Analytics

Because Scholar has no documents or files, we can do deep analytics on the life of communities and the work of scholars. These analytics are not about surveillance—their focus is on formative evaluation, offering learners and creators constructive feedback that contributes to their final work. Knowledge making and learning are essentially social processes, and Scholar facilitates this, making organizational simplicity out of social complexity.

Scholar has three main measures of knowledge: Know! or the quality of the knowledge work; Focus! or the effort contributed; and Help! or community contributions. Scholar represents a new generation of “learning analytics” destined, we believe, to replace traditional tests (retrospective and judgmental) with embedded formative assessments (prospective and constructive).

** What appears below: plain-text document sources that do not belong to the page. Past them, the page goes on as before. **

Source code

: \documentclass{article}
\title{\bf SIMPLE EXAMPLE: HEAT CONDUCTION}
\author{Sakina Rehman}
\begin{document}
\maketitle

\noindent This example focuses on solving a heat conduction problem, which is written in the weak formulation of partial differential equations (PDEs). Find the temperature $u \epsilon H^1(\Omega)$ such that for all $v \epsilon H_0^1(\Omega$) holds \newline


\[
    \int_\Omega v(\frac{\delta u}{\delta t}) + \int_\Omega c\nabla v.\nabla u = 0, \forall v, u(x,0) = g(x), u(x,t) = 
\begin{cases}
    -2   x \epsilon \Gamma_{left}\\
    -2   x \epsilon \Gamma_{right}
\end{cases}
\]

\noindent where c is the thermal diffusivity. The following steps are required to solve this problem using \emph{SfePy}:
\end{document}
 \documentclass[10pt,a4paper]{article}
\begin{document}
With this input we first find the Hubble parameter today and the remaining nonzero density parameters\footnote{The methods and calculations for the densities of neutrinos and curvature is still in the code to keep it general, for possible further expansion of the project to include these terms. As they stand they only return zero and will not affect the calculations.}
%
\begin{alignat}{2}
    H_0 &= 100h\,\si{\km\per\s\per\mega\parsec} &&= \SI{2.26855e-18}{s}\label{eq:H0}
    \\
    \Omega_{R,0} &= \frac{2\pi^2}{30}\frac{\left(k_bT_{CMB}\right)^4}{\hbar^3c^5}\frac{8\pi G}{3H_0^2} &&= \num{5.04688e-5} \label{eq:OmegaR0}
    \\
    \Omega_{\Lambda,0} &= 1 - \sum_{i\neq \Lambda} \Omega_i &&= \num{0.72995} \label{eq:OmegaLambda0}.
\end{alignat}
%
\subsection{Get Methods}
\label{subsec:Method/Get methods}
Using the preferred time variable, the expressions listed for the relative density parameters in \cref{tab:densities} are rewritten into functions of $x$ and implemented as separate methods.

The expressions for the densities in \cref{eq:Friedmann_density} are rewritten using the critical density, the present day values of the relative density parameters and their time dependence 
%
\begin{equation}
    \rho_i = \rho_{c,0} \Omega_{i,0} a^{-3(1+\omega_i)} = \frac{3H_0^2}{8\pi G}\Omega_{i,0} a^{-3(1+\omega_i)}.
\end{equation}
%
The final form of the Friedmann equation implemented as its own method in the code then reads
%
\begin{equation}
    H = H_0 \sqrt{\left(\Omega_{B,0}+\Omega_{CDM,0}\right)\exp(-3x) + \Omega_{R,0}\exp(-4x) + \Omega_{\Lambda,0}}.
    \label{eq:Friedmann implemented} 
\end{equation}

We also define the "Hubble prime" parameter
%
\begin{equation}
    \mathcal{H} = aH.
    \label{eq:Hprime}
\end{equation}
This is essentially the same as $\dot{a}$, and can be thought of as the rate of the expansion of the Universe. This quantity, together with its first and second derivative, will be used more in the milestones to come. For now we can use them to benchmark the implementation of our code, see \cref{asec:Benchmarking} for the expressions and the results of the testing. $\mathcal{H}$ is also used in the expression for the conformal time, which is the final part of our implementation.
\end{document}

The measures of knowledge have not changed, just our orientations to them.

We have developed these ideas elsewhere in our e-Learning Ecologies book, our Coursera MOOC, and our writings on "big data."


Analytics Features:

  • Data mining hundreds or thousands of datapoints in the development of a work in a project and the life of a knowledge community.
  • A progress synthesis is presented as a learner or a community member moves towards performance expectations (topic mastery in learning, or scholarly publishing standards).
  • Help credits acknowledge community contributions (and we have it in our development agenda to make these tradable, for a time when a contributor may themselves need help).